Give back the records in their entirety, exactly.

====== MATERIAL FOR THE TASK

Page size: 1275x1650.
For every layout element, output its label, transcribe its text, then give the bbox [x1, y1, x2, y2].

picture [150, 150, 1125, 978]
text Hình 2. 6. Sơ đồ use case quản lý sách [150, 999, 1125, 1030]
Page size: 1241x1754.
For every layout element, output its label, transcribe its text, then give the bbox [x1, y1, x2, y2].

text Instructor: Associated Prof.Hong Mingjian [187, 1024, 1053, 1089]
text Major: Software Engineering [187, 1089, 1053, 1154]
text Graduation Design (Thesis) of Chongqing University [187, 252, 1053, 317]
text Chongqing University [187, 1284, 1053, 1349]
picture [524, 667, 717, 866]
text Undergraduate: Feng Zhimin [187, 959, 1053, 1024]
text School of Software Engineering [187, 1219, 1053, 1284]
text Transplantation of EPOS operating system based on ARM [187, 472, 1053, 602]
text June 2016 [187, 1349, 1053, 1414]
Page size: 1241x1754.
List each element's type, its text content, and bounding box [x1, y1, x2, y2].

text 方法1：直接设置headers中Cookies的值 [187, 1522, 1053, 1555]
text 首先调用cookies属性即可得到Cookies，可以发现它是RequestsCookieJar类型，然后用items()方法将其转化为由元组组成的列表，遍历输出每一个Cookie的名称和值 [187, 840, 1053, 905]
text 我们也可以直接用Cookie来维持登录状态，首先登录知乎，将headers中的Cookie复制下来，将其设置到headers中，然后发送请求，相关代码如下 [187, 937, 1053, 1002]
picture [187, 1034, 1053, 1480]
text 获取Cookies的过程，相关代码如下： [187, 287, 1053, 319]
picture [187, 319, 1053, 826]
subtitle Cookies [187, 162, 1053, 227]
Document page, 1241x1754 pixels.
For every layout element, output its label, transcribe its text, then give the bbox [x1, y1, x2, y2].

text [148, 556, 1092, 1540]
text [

============

* EXERCISE RESULT:
Page size: 1275x1650.
For every layout element, output its label, transcribe its text, then give the bbox [x1, y1, x2, y2].

picture [150, 150, 1125, 978]
text Hình 2. 6. Sơ đồ use case quản lý sách [150, 999, 1125, 1030]
Page size: 1241x1754.
For every layout element, output its label, transcribe its text, then give the bbox [x1, y1, x2, y2].

text Instructor: Associated Prof.Hong Mingjian [187, 1024, 1053, 1089]
text Major: Software Engineering [187, 1089, 1053, 1154]
text Graduation Design (Thesis) of Chongqing University [187, 252, 1053, 317]
text Chongqing University [187, 1284, 1053, 1349]
picture [524, 667, 717, 866]
text Undergraduate: Feng Zhimin [187, 959, 1053, 1024]
text School of Software Engineering [187, 1219, 1053, 1284]
text Transplantation of EPOS operating system based on ARM [187, 472, 1053, 602]
text June 2016 [187, 1349, 1053, 1414]
Page size: 1241x1754.
List each element's type, its text content, and bounding box [x1, y1, x2, y2].

text 方法1：直接设置headers中Cookies的值 [187, 1522, 1053, 1555]
text 首先调用cookies属性即可得到Cookies，可以发现它是RequestsCookieJar类型，然后用items()方法将其转化为由元组组成的列表，遍历输出每一个Cookie的名称和值 [187, 840, 1053, 905]
text 我们也可以直接用Cookie来维持登录状态，首先登录知乎，将headers中的Cookie复制下来，将其设置到headers中，然后发送请求，相关代码如下 [187, 937, 1053, 1002]
picture [187, 1034, 1053, 1480]
text 获取Cookies的过程，相关代码如下： [187, 287, 1053, 319]
picture [187, 319, 1053, 826]
subtitle Cookies [187, 162, 1053, 227]
Document page, 1241x1754 pixels.
For every layout element, output its label, transcribe its text, then give the bbox [x1, y1, x2, y2].

text [148, 556, 1092, 1540]
text [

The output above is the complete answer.